Start of Input
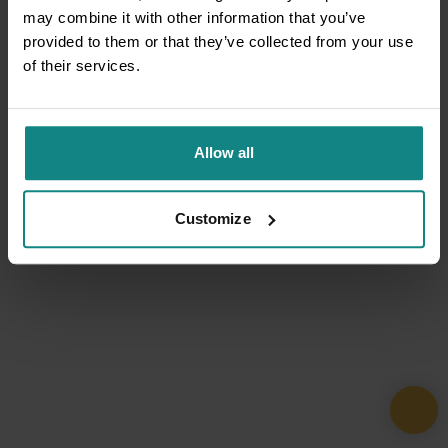
may combine it with other information that you’ve
provided to them or that they’ve collected from your use
of their services.
Allow all
Customize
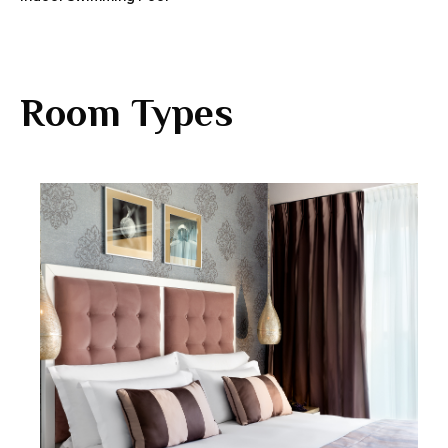
Room Types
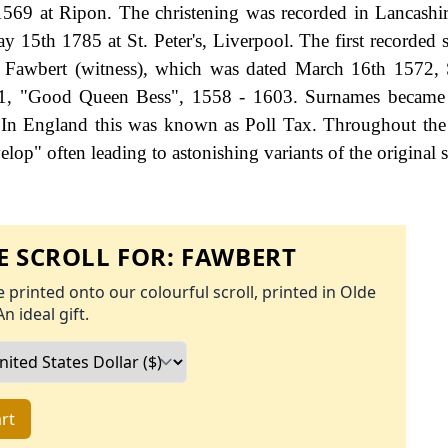
569 at Ripon. The christening was recorded in Lancashir
5th 1785 at St. Peter's, Liverpool. The first recorded s
 Fawbert (witness), which was dated March 16th 1572, 
h 1, "Good Queen Bess", 1558 - 1603. Surnames became 
 In England this was known as Poll Tax. Throughout the 
op" often leading to astonishing variants of the original s
 SCROLL FOR:
FAWBERT
 printed onto our colourful scroll, printed in Olde
An ideal gift.
rt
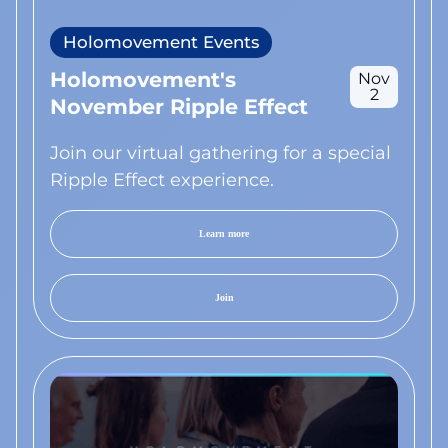
Holomovement Events
Holomovement's
Nov
2
November Ripple Effect
Join our virtual gathering for a special
Ripple Effect experience.
Learn more
Join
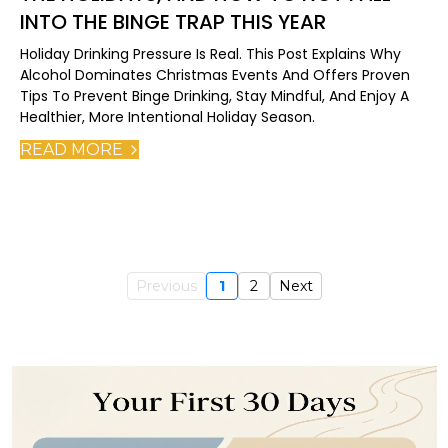
INTO THE BINGE TRAP THIS YEAR
Holiday Drinking Pressure Is Real. This Post Explains Why
Alcohol Dominates Christmas Events And Offers Proven
Tips To Prevent Binge Drinking, Stay Mindful, And Enjoy A
Healthier, More Intentional Holiday Season.
READ MORE
Previous
1
2
Next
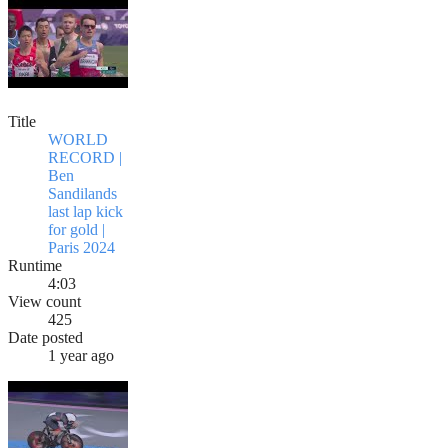
Title
WORLD
RECORD |
Ben
Sandilands
last lap kick
for gold |
Paris 2024
Runtime
4:03
View count
425
Date posted
1 year ago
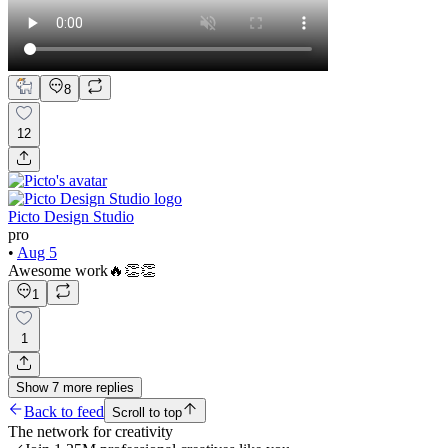
8
12
Picto Design Studio
pro
•
Aug 5
Awesome work🔥👏👏
1
1
Show
7
more
replies
Back to feed
Scroll to top
The network for creativity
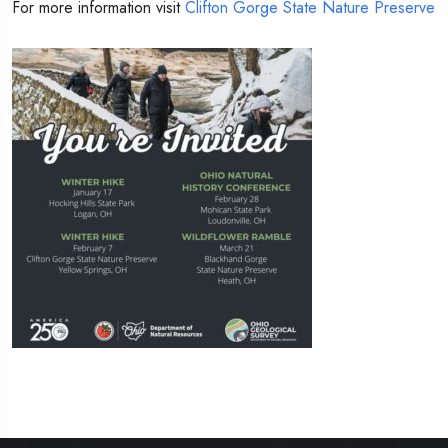
For more information visit
Clifton Gorge State Nature Preserve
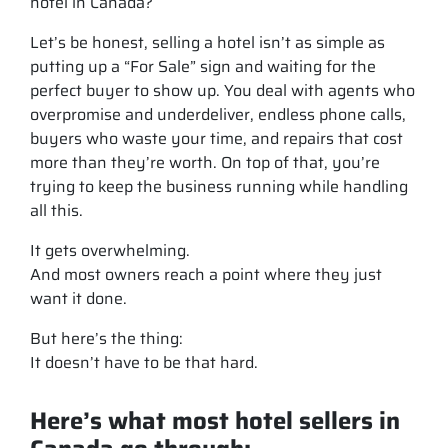
hotel in Canada?
Let’s be honest, selling a hotel isn’t as simple as
putting up a “For Sale” sign and waiting for the
perfect buyer to show up. You deal with agents who
overpromise and underdeliver, endless phone calls,
buyers who waste your time, and repairs that cost
more than they’re worth. On top of that, you’re
trying to keep the business running while handling
all this.
It gets overwhelming.
And most owners reach a point where they just
want it done.
But here’s the thing:
It doesn’t have to be that hard.
Here’s what most hotel sellers in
End of Input
**What you should do**
Copy out every one of the lines above word for word, leaving out the pictures.

**Solution to this exercise**
may combine it with other information that you’ve
provided to them or that they’ve collected from your use
of their services.
Allow all
Customize
Room Types
569 at Ripon. The christening was recorded in Lancashir
5th 1785 at St. Peter's, Liverpool. The first recorded s
 Fawbert (witness), which was dated March 16th 1572, 
h 1, "Good Queen Bess", 1558 - 1603. Surnames became 
 In England this was known as Poll Tax. Throughout the 
op" often leading to astonishing variants of the original s
 SCROLL FOR:
FAWBERT
 printed onto our colourful scroll, printed in Olde
An ideal gift.
rt
Holomovement Events
Holomovement's
Nov
2
November Ripple Effect
Join our virtual gathering for a special
Ripple Effect experience.
Learn more
Join
INTO THE BINGE TRAP THIS YEAR
Holiday Drinking Pressure Is Real. This Post Explains Why
Alcohol Dominates Christmas Events And Offers Proven
Tips To Prevent Binge Drinking, Stay Mindful, And Enjoy A
Healthier, More Intentional Holiday Season.
READ MORE
Previous
1
2
Next
Title
WORLD
RECORD |
Ben
Sandilands
last lap kick
for gold |
Paris 2024
Runtime
4:03
View count
425
Date posted
1 year ago
8
12
Picto Design Studio
pro
•
Aug 5
Awesome work🔥👏👏
1
1
Show
7
more
replies
Back to feed
Scroll to top
The network for creativity
For more information visit
Clifton Gorge State Nature Preserve
hotel in Canada?
Let’s be honest, selling a hotel isn’t as simple as
putting up a “For Sale” sign and waiting for the
perfect buyer to show up. You deal with agents who
overpromise and underdeliver, endless phone calls,
buyers who waste your time, and repairs that cost
more than they’re worth. On top of that, you’re
trying to keep the business running while handling
all this.
It gets overwhelming.
And most owners reach a point where they just
want it done.
But here’s the thing:
It doesn’t have to be that hard.
Here’s what most hotel sellers in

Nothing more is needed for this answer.